車子發動以後,張藝興拿出手機給溫姿發了一條簡訊,發完之後又站了一會,才轉身回到了房間裡,把門關上。
另外一邊,飛速行駛的轎車裡本是寂靜無聲,突然突兀的響起了鈴聲,溫姿動了動,從口袋中拿出手機,還沒來得及看。
泰雅的聲音便從前面傳了過來:“是lay給你發的吧?”語氣中滿滿的不是滋味。
溫姿低頭繼續操作,果然是張藝興發來的,他說:“你放心,這所有的事情我都會解決好,你只要安安心心的享受著我對你的愛就行了。”
看著,看著她突然微微的笑了起來,即使泰雅對張藝興很瞭解,但是她更願意做那個更瞭解他的人。
泰雅開著車從反光鏡中看了溫姿一眼,自然沒錯過她的表情,諷刺的說道:“你和lay不是的普通的朋友關係?還想瞞我,我不是許璐那種壞女人,耍陰謀,耍手段,你騙我怎樣,你告訴我又怎樣?我不會認輸,和你公平競爭。”

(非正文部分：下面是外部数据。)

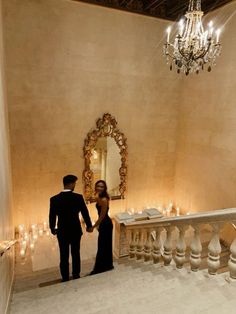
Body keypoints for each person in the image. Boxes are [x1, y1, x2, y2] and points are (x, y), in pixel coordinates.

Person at [49, 174, 93, 282]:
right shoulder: (78, 197)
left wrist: (52, 228)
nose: (75, 185)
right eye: (75, 183)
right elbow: (85, 212)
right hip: (75, 230)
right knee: (75, 253)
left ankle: (65, 277)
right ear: (72, 184)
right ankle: (76, 274)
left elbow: (52, 215)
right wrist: (89, 225)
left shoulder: (54, 199)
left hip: (62, 230)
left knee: (63, 255)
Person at [89, 180, 114, 275]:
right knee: (103, 245)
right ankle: (107, 265)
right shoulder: (98, 196)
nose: (99, 188)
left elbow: (102, 216)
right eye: (98, 186)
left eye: (102, 187)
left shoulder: (104, 199)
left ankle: (100, 268)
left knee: (103, 246)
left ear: (105, 188)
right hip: (103, 223)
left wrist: (94, 226)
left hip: (106, 224)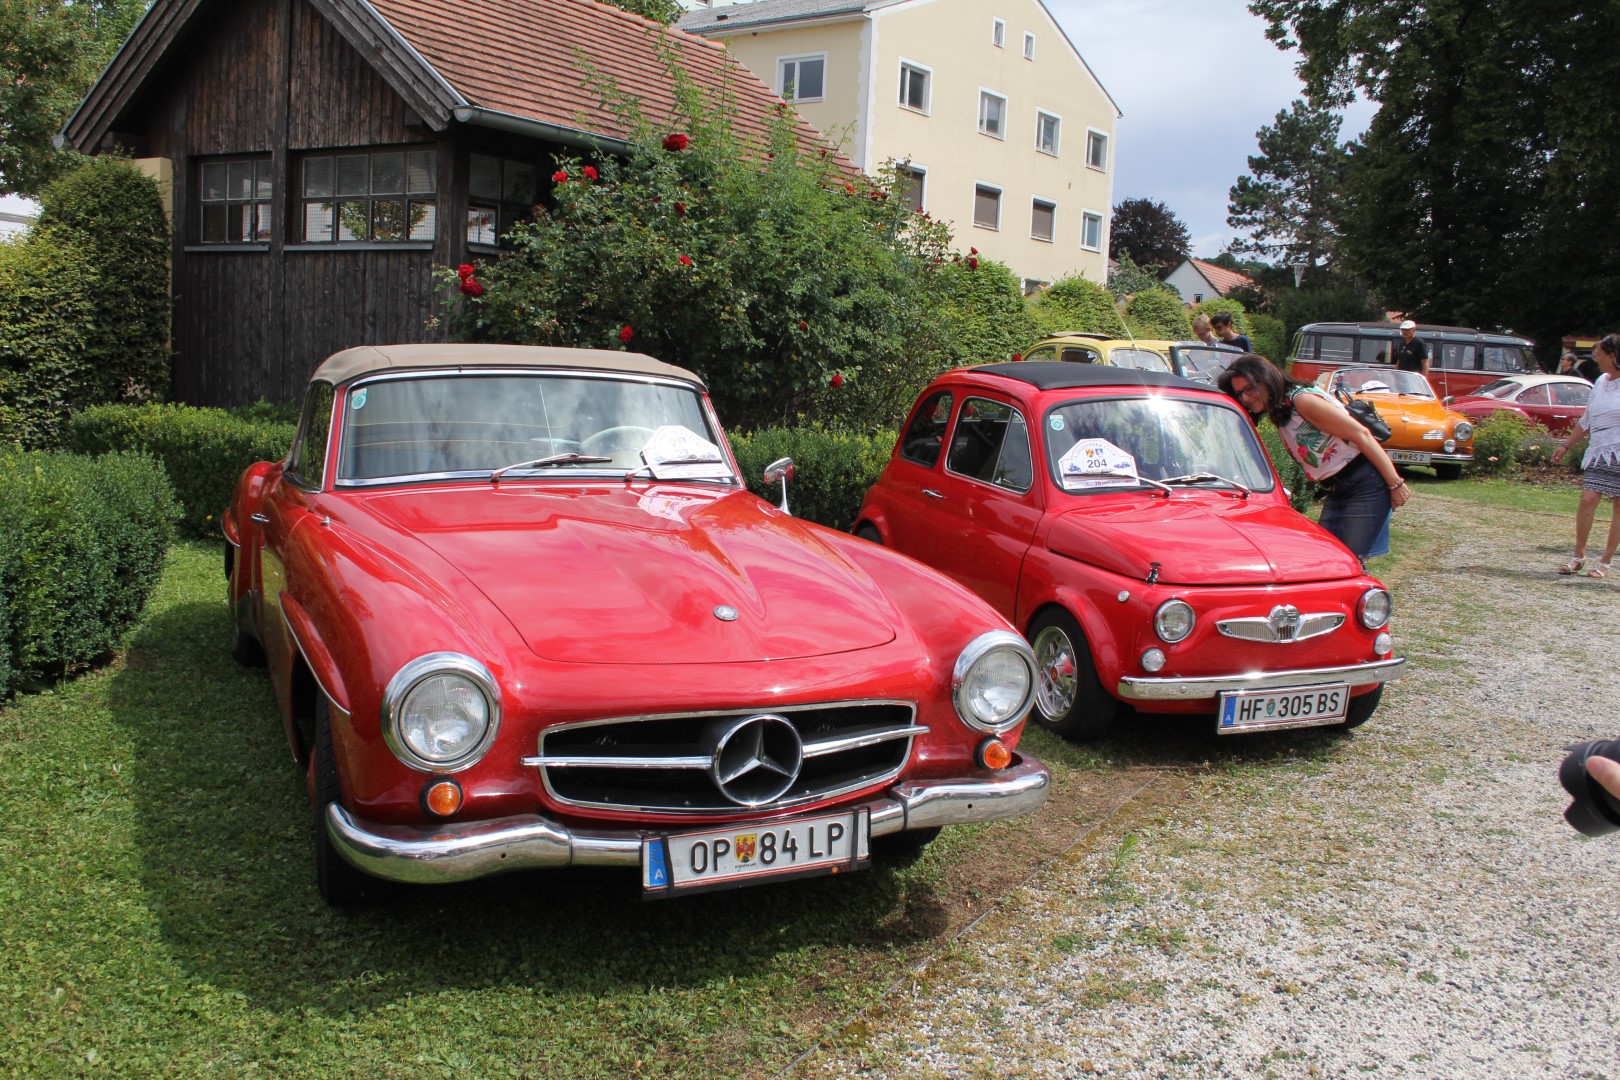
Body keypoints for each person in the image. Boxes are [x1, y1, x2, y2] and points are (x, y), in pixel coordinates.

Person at [1217, 354, 1412, 560]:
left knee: (1350, 560)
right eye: (1240, 394)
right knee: (1328, 556)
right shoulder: (1281, 409)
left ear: (1266, 380)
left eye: (1250, 388)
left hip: (1364, 482)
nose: (1246, 398)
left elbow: (1361, 434)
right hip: (1338, 487)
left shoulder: (1302, 400)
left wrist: (1395, 484)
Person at [1552, 332, 1620, 578]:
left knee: (1619, 506)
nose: (1595, 356)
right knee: (1587, 499)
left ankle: (1605, 562)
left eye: (1599, 353)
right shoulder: (1600, 381)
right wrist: (1566, 445)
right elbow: (1587, 419)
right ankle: (1578, 556)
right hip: (1599, 449)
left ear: (1612, 355)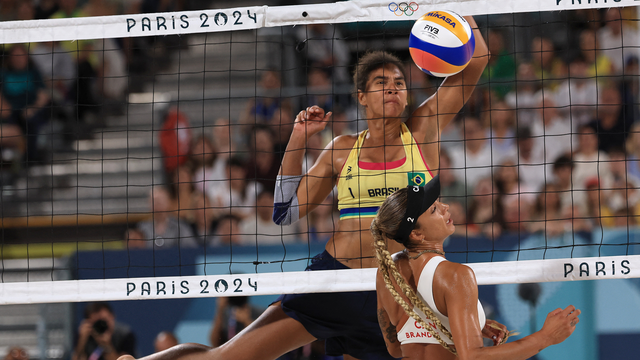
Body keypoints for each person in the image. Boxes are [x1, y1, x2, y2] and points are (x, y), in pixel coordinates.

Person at [119, 15, 488, 360]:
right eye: (381, 84)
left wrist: (455, 13)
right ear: (361, 96)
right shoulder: (342, 149)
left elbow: (479, 58)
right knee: (229, 356)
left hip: (399, 291)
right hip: (334, 283)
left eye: (399, 83)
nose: (392, 89)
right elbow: (284, 212)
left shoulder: (424, 131)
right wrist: (297, 138)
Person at [371, 177, 580, 359]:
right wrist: (546, 337)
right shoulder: (456, 275)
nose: (446, 207)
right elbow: (473, 357)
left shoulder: (386, 272)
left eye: (438, 202)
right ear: (416, 234)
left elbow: (396, 348)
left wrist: (463, 324)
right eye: (434, 209)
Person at [72, 302, 137, 360]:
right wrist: (81, 342)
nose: (101, 326)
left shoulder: (124, 334)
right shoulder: (85, 336)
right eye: (97, 323)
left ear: (112, 316)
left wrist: (107, 347)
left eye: (104, 321)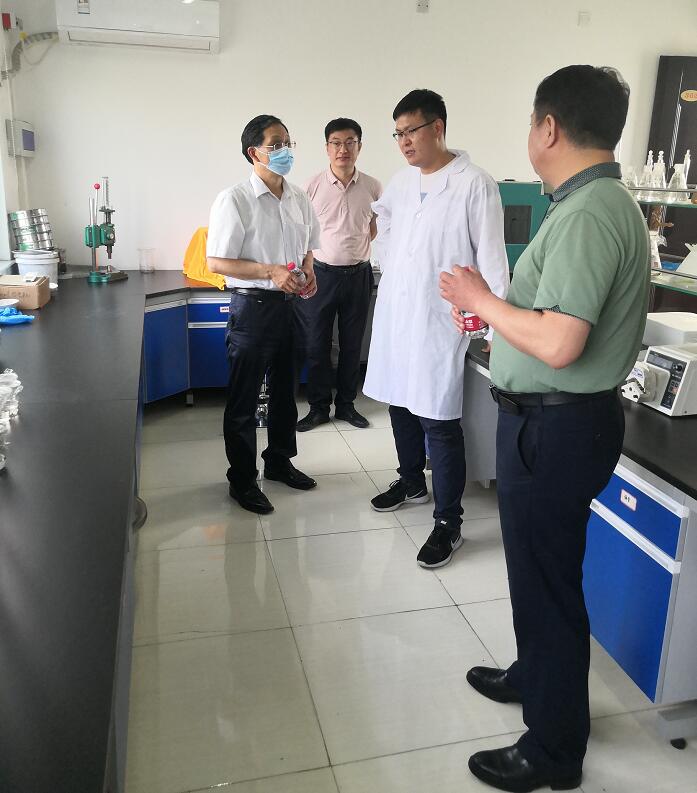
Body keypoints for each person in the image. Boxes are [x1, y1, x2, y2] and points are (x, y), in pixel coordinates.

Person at [440, 65, 650, 792]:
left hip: (556, 429)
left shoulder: (589, 213)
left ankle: (555, 749)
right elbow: (548, 323)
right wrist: (496, 318)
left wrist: (480, 298)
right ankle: (535, 675)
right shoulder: (588, 203)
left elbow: (561, 342)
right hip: (553, 423)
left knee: (548, 582)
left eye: (532, 122)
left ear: (549, 128)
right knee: (537, 574)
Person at [364, 89, 509, 568]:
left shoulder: (474, 183)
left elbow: (492, 258)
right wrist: (390, 262)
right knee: (399, 403)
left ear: (438, 128)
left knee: (439, 420)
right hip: (397, 314)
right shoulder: (402, 182)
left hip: (439, 321)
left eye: (411, 131)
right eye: (398, 134)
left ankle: (449, 522)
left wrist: (495, 325)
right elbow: (382, 223)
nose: (404, 142)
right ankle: (411, 482)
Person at [207, 114, 320, 515]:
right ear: (254, 152)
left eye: (288, 142)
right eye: (276, 144)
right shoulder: (235, 200)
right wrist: (270, 271)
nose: (285, 150)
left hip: (291, 308)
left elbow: (308, 247)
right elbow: (217, 262)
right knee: (244, 398)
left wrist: (308, 270)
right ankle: (241, 479)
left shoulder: (299, 197)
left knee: (286, 393)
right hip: (252, 309)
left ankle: (279, 462)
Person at [295, 118, 382, 431]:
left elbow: (373, 228)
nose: (343, 149)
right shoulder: (311, 187)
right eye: (336, 143)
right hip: (320, 275)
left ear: (359, 146)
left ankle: (346, 405)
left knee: (352, 344)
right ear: (327, 148)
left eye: (350, 142)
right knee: (316, 344)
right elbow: (301, 232)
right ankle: (318, 408)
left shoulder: (373, 187)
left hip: (358, 275)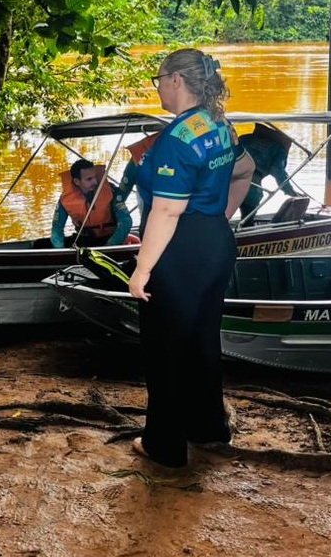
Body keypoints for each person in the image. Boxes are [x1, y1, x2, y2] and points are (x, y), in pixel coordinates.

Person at [127, 48, 253, 469]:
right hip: (216, 242)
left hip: (179, 249)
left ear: (176, 81)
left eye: (159, 79)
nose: (158, 87)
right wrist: (219, 215)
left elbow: (166, 211)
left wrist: (142, 270)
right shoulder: (219, 123)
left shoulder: (178, 138)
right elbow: (244, 170)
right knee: (202, 340)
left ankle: (164, 445)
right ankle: (207, 427)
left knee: (164, 348)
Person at [50, 158, 132, 248]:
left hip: (110, 239)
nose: (95, 182)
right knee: (40, 244)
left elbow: (126, 221)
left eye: (95, 177)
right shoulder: (65, 199)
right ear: (77, 181)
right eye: (89, 179)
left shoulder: (110, 192)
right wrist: (60, 250)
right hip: (85, 241)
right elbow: (57, 228)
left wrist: (110, 245)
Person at [238, 122, 299, 224]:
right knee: (250, 209)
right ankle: (246, 229)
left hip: (227, 176)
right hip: (251, 180)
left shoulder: (245, 138)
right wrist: (290, 191)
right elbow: (277, 171)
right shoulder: (279, 149)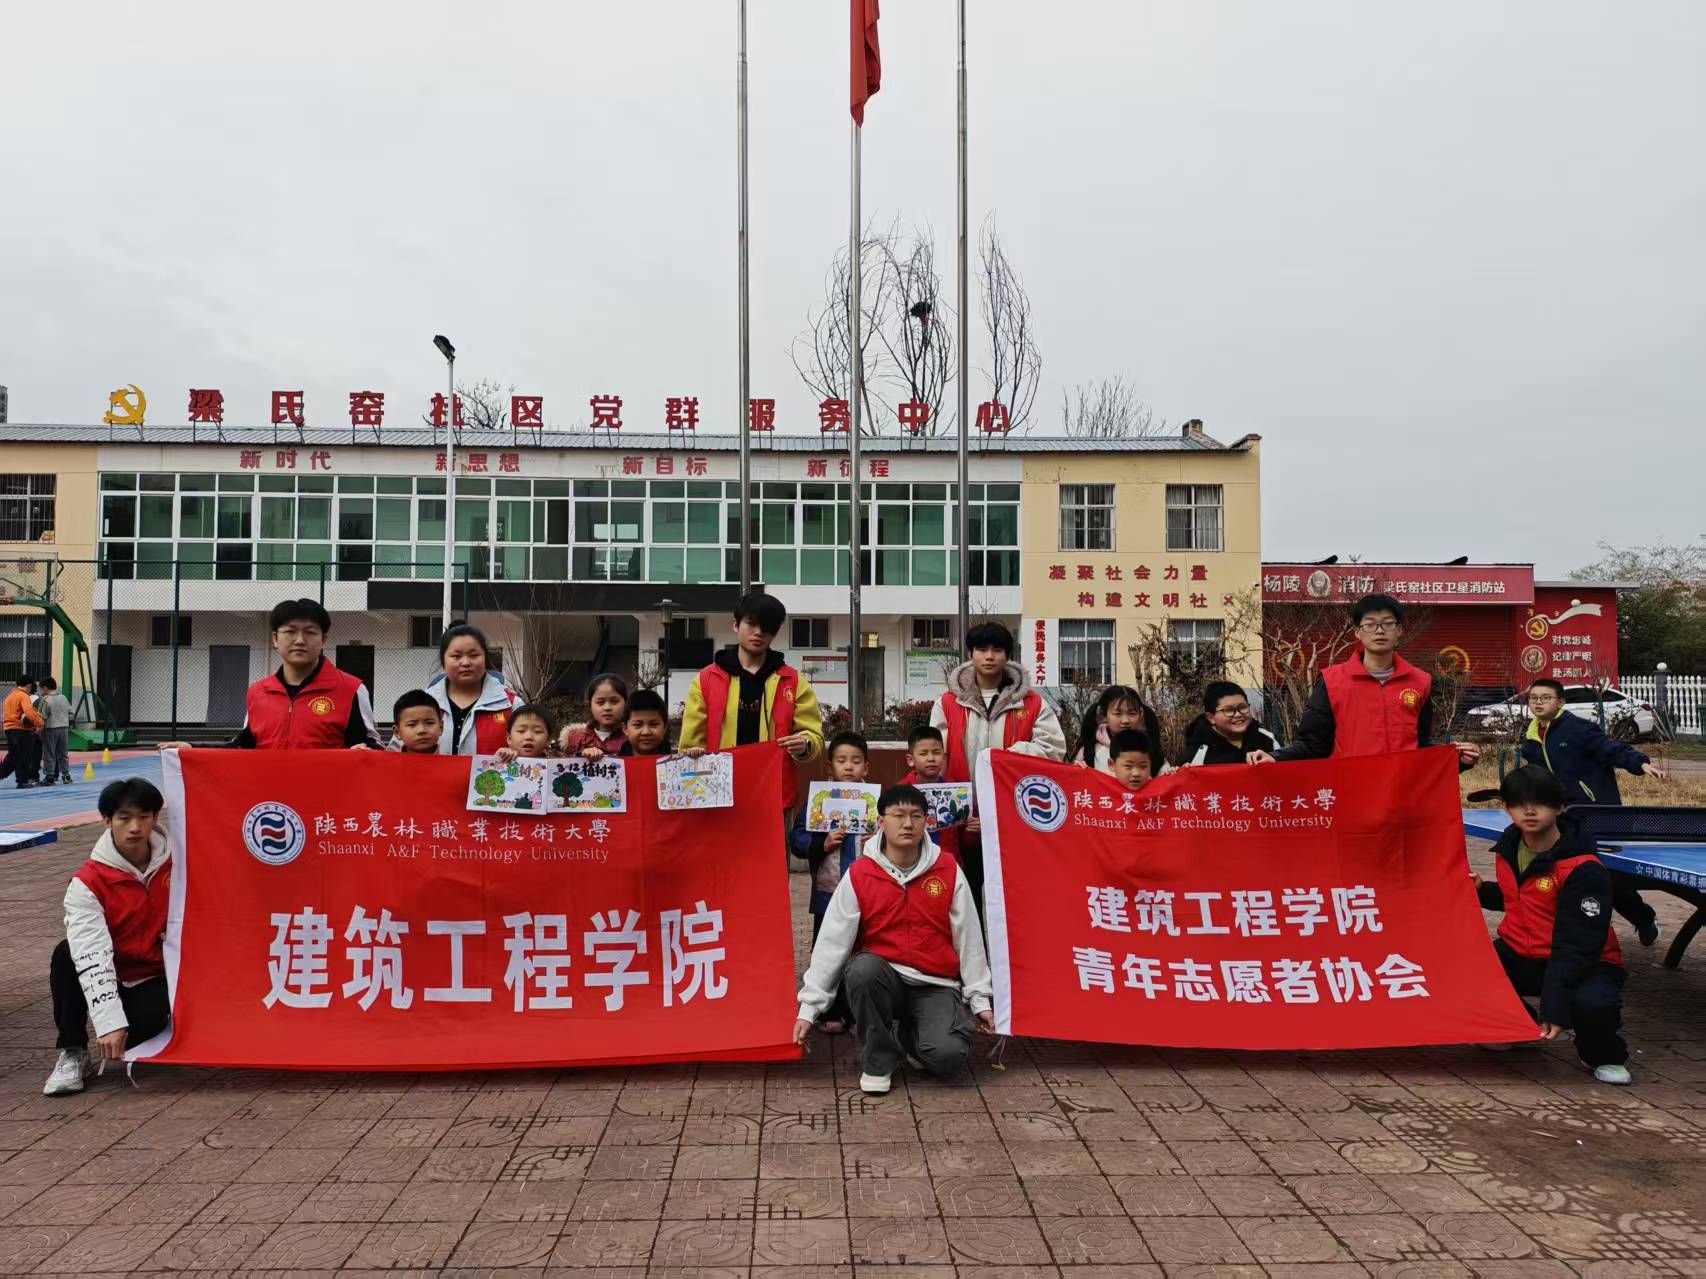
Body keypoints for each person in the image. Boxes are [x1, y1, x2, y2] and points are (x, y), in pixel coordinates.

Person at [794, 783, 995, 1095]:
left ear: (927, 821)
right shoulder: (860, 874)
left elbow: (968, 937)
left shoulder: (947, 869)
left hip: (934, 983)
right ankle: (879, 1058)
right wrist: (809, 1008)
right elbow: (832, 943)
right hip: (882, 979)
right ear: (880, 822)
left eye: (916, 816)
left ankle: (910, 1036)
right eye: (898, 815)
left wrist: (980, 999)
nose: (907, 824)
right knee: (861, 970)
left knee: (949, 1057)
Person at [1474, 766, 1630, 1085]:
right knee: (1464, 973)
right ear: (1506, 807)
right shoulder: (1509, 849)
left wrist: (1554, 1007)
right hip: (1520, 952)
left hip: (1587, 961)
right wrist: (1480, 891)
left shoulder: (1583, 868)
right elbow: (1520, 897)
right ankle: (1520, 1026)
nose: (1530, 811)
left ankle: (1602, 1053)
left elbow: (1577, 944)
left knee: (1593, 1004)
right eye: (1519, 803)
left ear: (1559, 808)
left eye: (1541, 803)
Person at [44, 778, 171, 1096]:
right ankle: (72, 1051)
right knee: (66, 953)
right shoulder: (87, 882)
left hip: (159, 974)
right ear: (106, 820)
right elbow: (91, 953)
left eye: (143, 817)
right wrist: (109, 1022)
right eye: (124, 818)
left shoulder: (180, 866)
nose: (135, 827)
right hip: (112, 971)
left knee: (141, 1033)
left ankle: (166, 1025)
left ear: (155, 817)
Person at [1518, 677, 1666, 944]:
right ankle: (1568, 932)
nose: (1538, 703)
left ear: (1560, 702)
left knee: (1606, 876)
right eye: (1534, 698)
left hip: (1597, 814)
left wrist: (1640, 763)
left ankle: (1643, 917)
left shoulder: (1578, 729)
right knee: (1558, 873)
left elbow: (1611, 749)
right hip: (1561, 818)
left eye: (1545, 698)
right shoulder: (1531, 738)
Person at [1257, 594, 1480, 769]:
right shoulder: (1331, 681)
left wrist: (1458, 759)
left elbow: (1421, 746)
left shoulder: (1420, 681)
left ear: (1399, 630)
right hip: (1351, 793)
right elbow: (1313, 744)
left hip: (1403, 794)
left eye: (1388, 624)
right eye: (1370, 624)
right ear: (1357, 632)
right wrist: (1276, 757)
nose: (1379, 631)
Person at [929, 621, 1065, 906]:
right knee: (961, 897)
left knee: (1012, 899)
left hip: (1014, 819)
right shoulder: (948, 703)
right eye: (982, 649)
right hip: (960, 822)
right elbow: (934, 756)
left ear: (1008, 655)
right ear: (970, 654)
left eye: (997, 649)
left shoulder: (1032, 703)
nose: (989, 656)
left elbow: (1053, 749)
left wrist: (1010, 756)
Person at [161, 600, 380, 751]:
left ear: (323, 640)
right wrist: (193, 749)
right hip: (272, 802)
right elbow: (243, 747)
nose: (300, 640)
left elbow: (373, 747)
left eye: (310, 632)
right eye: (290, 632)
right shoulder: (257, 692)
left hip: (327, 802)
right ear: (275, 638)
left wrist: (365, 751)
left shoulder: (351, 689)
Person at [679, 591, 824, 812]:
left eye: (767, 627)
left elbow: (814, 737)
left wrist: (805, 745)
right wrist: (692, 754)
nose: (759, 632)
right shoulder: (706, 680)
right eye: (751, 624)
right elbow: (690, 746)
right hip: (718, 796)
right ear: (736, 625)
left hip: (774, 797)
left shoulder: (793, 681)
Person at [789, 730, 870, 1033]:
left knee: (863, 949)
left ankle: (858, 1009)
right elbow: (797, 840)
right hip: (828, 890)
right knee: (826, 950)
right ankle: (827, 1008)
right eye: (841, 760)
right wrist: (821, 843)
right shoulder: (818, 801)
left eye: (856, 761)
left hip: (866, 893)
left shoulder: (875, 801)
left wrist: (880, 840)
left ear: (866, 767)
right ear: (830, 766)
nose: (848, 766)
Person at [424, 623, 520, 756]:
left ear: (485, 658)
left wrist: (515, 753)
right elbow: (399, 752)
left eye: (474, 655)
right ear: (443, 660)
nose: (466, 663)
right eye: (456, 656)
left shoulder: (511, 704)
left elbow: (533, 754)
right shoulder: (422, 703)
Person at [1177, 681, 1282, 767]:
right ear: (1211, 718)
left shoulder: (1267, 739)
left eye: (1243, 707)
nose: (1238, 714)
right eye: (1229, 710)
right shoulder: (1196, 754)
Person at [1075, 685, 1164, 778]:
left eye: (1132, 713)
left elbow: (1163, 777)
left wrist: (1169, 773)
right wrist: (1077, 770)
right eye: (1118, 714)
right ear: (1103, 715)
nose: (1125, 720)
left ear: (1140, 714)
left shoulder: (1149, 746)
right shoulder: (1090, 751)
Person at [560, 674, 629, 759]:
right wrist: (581, 756)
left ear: (626, 704)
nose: (607, 708)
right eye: (600, 702)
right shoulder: (576, 740)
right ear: (589, 706)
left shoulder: (632, 739)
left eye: (614, 701)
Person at [2, 673, 44, 788]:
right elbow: (29, 712)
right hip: (21, 730)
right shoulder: (23, 696)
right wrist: (40, 723)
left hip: (9, 729)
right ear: (29, 685)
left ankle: (2, 773)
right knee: (23, 756)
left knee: (13, 755)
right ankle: (22, 781)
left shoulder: (9, 697)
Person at [36, 676, 73, 785]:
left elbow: (41, 717)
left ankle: (50, 777)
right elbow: (71, 713)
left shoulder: (45, 700)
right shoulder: (63, 697)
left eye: (41, 689)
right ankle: (66, 775)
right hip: (64, 728)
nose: (41, 691)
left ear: (45, 688)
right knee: (63, 753)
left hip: (50, 729)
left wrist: (38, 730)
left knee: (49, 753)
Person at [619, 689, 674, 756]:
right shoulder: (611, 761)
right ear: (625, 728)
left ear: (665, 727)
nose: (646, 732)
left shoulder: (679, 761)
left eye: (654, 724)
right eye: (638, 725)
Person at [390, 689, 445, 755]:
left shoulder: (452, 761)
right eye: (412, 724)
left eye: (429, 723)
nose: (422, 730)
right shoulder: (387, 761)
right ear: (397, 732)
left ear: (441, 727)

是,泰雅是很聰明,一開始在劇組就已經見識到了,如今又怎麼會瞞住的她,可是從她剛才的那番話看來,她和許璐還真的是有很大的不同,許璐雖然說敢愛敢恨,但泰雅更注重光明正大,這件事她覺得是要道歉的,畢竟是因為自己的小心眼,現在被揭穿,得多尷尬啊。
“對不起。”
她本是看著許璐的身影接著慢慢的移向車窗外,正看到馬路邊正慢慢的走著一個穿著白色連衣裙,長頭髮的女子,在車燈的照耀下,那一瞬間竟看的特別明顯,她不著痕跡的皺了皺眉頭。
對於溫姿的道歉,泰雅不屑的‘切’了一聲,目光有意無意的移向車窗外,同樣看到了剛才溫姿看到的那個白衣女子,她的眸孔突然睜大,緊接著緊急剎車。
剎車剎的毫無防備,溫姿由於慣力身體突然向前傾倒,幸虧被她眼疾手快的拽到了背靠,才穩住身子,車子停下來的那一刻,身子又狠狠的摔了回去。
溫姿以為是不是撞到了什麼,或者是躲避貓狗什麼的,可是看前面的道路上藉著車燈的照耀什麼也沒有,她拍著心臟,皺著眉頭說:“泰雅,怎麼了?”
顯然,泰雅還驚魂未定,她慢慢的從方向盤上直起身子,滿面驚恐的看著燈光與黑夜夾雜著的街道說:“溫姿,我,剛剛,似乎看見泰敏了。”